W grze duetu słyszalny był szczególny ciężar emocjonalny tej sytuacji. Muzyka była intensywna, gęsta, pełna energii i zaangażowania. Dla mnie osobiście szczególnie udanie wybrzmiały duety, w których Ken sięgnął po saksofon barytonowy – w pierwszym rozmruczany, rozwibrowany, w drugim ostry, mocno zrytmizowany (w muzyce Kena zawsze przecież wyraźne były echa muzyki rockowej czy funky). W drugim secie pojawia się też piekny lyriczny duet z klarnetem (odrobina muzycznego wyciszenia z egzotycznie, medytacyjnie brzmiącym kontrabasem, na którym Barry gra pałkami perkusyjnymi).

 

Dobry humor i pozytywna energia towarzyszyły i muzykom (pełni energii mimo wyraźnego zmęczenia) jak i publiczności, której muzycy podarowali rownież po jednej improwizacji solowej. Kontrabas w rękach Barry’ego staje się instrumentem o stu twarzach – krystaliczy ton obok dzikości improwizacji, perkusyjne preparacje (metalowy pręt który, szarpany, nabiera funkcji specyficznego wahadła), współgra w jego grze klasyczna koncepcja „piękna” z brutalizmen tonu brudnego, poszarpanego.

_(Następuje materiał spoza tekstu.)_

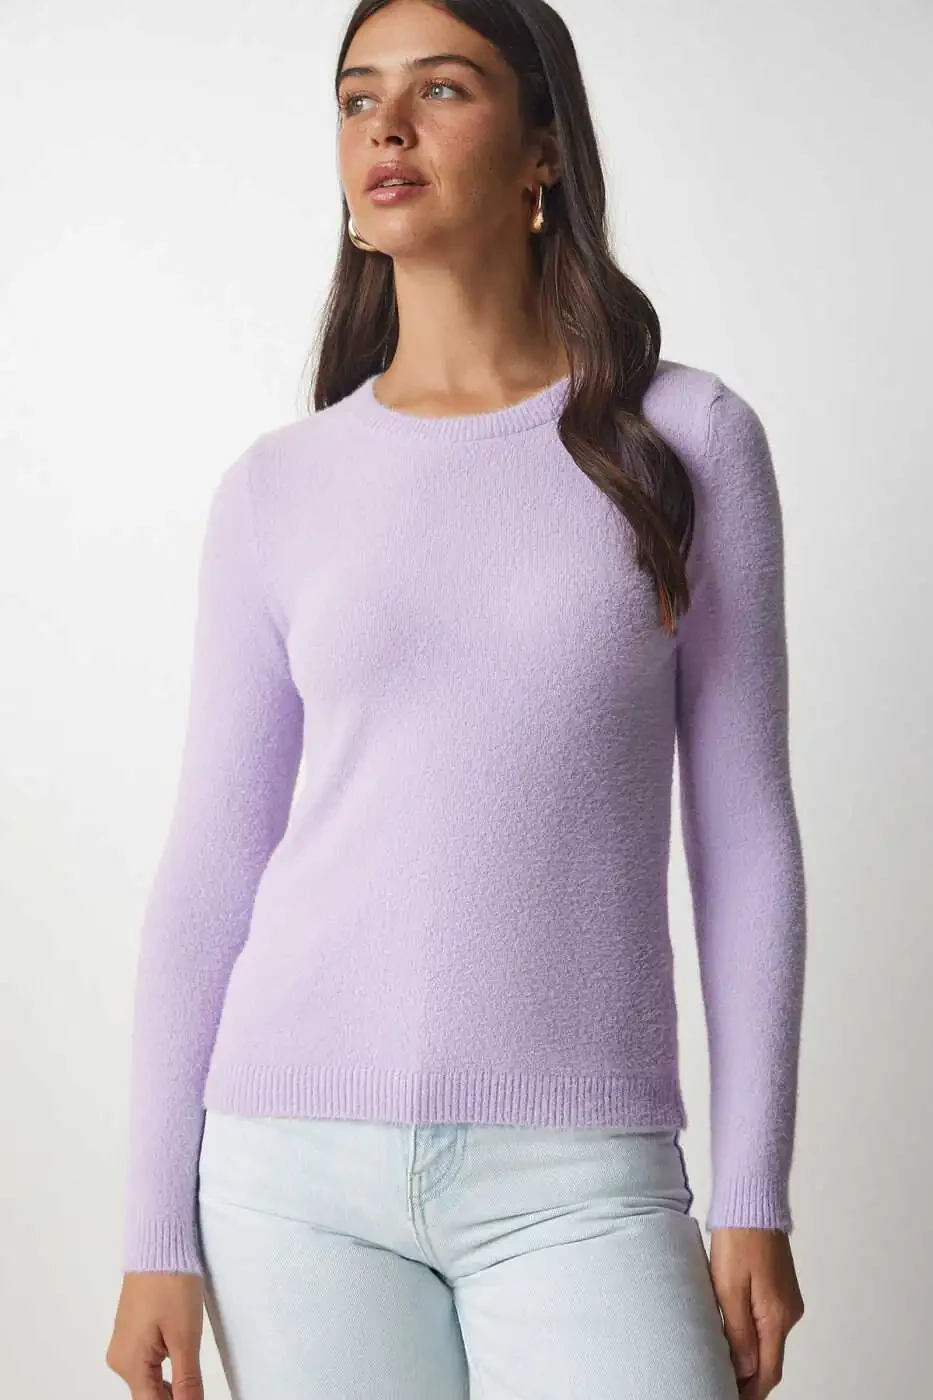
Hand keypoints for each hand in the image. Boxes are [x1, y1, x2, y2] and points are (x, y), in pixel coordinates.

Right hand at [106, 1271, 205, 1397]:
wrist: (159, 1243)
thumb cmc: (171, 1283)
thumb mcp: (186, 1336)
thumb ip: (187, 1380)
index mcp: (130, 1364)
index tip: (195, 1399)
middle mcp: (121, 1359)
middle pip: (148, 1396)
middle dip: (173, 1399)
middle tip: (196, 1393)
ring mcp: (124, 1345)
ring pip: (148, 1381)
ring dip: (169, 1390)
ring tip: (193, 1388)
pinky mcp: (131, 1333)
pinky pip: (146, 1364)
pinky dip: (164, 1372)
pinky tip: (182, 1370)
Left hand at [707, 1227, 804, 1397]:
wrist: (753, 1201)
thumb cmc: (739, 1238)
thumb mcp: (728, 1288)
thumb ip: (738, 1332)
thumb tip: (745, 1370)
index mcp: (778, 1316)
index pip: (768, 1370)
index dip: (751, 1391)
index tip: (732, 1398)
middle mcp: (789, 1312)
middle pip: (771, 1359)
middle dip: (749, 1377)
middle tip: (722, 1384)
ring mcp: (787, 1300)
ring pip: (769, 1340)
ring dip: (750, 1356)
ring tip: (722, 1363)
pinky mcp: (780, 1288)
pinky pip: (768, 1322)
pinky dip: (753, 1335)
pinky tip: (733, 1334)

Solo Kena rozpoczęte melodyjnie, niemal soulowo, nabierało z każdym tchem coraz więcej żarliwości, aylerowskiej ekpresji, w której ukrywa się jednak sytuacja niezwykle intymna, bardzo osobista – Ken podczas koncertu dziękował krakowskiej Alchemii, publiczności, Markowi Winiarskiemu, „Laruence” (Wawrzyniec Makinia) i wszystkim tym, za sprawą których mógł wielokrotnie do Polski wracać.  Ale dźwieki zagrane przez obu panów były podziękowaniem o wiele dobitniejszym.

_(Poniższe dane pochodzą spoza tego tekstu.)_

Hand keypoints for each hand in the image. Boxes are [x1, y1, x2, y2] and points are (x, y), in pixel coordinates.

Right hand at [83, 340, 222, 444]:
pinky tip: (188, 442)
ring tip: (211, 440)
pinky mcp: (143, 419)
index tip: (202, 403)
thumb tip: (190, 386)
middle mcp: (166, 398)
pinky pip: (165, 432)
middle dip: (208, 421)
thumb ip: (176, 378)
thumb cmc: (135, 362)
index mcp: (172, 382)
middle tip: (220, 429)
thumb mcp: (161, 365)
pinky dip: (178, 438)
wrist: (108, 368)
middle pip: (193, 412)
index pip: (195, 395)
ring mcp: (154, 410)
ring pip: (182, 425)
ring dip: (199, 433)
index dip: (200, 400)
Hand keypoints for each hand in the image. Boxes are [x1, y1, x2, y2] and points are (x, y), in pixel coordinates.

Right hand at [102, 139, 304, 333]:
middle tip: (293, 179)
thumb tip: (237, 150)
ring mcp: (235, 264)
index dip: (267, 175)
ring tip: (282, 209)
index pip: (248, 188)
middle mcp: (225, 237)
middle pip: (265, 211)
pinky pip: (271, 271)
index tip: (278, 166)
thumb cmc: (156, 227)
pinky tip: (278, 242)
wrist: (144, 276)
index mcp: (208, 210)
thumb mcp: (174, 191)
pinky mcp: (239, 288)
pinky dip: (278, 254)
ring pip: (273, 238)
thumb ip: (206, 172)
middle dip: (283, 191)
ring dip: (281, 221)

W opini kolegów z pierwszej ławki na widowni, był to jeden z najlepszych koncertów festiwalu. Osobiście nie byłbym aż tak entuzjastyczny, choć koncert był bardzo dobry a set drugi - znakomity. Nie mogę się oprzec wrażeniu, że Vandermark brzmi o wiele lepiej w sytacjach z wyraźniejszym jazzowym korzeniem, o mocniejszym rytmicznym osadzeniu. Uwaga to tak na prawdę marginalna w kontekście tego wieczoru, echo moich własnych zachwytów nad takimi zespołami jak Vandermark V, DKV czy Vandermark – Nilssen-Love Duo. 

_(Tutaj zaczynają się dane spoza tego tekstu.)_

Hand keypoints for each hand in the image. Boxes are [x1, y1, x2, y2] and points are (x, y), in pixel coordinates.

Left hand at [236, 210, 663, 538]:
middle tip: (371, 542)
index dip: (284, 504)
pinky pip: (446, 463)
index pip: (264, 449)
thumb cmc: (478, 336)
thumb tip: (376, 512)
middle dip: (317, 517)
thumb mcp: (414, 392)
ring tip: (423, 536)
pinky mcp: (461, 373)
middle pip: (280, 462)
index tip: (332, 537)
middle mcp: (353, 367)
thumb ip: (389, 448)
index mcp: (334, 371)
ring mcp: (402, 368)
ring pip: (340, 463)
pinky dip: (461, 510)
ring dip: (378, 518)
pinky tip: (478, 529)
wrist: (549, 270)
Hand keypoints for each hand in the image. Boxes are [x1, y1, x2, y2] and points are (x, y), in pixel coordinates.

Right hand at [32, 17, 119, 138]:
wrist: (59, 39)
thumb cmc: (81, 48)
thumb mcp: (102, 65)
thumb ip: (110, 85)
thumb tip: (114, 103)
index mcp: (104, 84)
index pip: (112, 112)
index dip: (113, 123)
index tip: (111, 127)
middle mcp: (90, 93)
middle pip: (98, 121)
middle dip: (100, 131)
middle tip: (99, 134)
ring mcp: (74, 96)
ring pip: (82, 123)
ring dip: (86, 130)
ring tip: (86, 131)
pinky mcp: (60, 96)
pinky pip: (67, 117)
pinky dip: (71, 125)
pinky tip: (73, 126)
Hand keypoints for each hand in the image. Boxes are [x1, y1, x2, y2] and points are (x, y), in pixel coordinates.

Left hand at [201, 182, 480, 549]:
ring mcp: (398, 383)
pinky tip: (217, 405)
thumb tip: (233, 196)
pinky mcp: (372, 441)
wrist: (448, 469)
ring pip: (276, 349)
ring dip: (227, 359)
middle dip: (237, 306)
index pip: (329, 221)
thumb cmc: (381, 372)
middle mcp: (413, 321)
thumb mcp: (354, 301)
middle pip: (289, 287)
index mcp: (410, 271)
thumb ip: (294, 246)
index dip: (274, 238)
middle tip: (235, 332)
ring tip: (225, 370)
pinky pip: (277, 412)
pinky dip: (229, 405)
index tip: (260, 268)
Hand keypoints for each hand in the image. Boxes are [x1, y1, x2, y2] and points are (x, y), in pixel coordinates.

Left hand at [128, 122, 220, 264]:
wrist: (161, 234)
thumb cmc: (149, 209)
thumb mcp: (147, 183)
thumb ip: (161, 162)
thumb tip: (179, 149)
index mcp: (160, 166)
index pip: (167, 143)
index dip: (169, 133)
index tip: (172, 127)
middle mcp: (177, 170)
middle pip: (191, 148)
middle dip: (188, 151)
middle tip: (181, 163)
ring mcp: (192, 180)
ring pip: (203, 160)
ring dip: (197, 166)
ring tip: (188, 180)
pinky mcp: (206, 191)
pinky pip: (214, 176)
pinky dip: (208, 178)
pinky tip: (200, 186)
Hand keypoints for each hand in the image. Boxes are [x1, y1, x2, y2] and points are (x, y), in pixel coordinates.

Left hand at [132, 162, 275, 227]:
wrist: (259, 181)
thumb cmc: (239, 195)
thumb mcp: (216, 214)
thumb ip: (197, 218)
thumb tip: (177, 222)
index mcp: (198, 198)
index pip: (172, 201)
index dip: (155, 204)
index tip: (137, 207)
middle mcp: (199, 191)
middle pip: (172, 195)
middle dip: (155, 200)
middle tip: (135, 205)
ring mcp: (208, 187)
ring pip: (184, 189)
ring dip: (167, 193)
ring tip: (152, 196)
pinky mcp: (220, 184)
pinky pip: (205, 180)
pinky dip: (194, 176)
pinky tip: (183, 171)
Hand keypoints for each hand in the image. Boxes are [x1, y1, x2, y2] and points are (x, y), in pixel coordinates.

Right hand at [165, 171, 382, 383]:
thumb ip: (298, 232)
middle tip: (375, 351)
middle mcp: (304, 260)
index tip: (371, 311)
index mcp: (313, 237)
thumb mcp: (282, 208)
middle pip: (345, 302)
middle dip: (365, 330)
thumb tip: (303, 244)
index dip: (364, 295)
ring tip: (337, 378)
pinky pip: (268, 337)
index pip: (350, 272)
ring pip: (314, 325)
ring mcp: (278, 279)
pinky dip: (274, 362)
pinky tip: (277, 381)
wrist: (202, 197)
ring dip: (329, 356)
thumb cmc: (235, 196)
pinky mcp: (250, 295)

Relacje chciałbym jednak zakończyć w nieco innym tonie – muzycy dziękowali na scenie, ja, jako że dziś przypada amerykańskie Święto Dziękczynienia (przypadek?), chciałbym bardzo skromnie podziękować za emocje i dźwieki, i rozmowy tegoż wieczora, tego tygodnia ale też i wszystkich lat poprzednich muzykom, osobom zaangażowanym w organizację Festiwalu i wszystkim przybyłym w tym czasie na koncerty do krakowskiej Alchemii.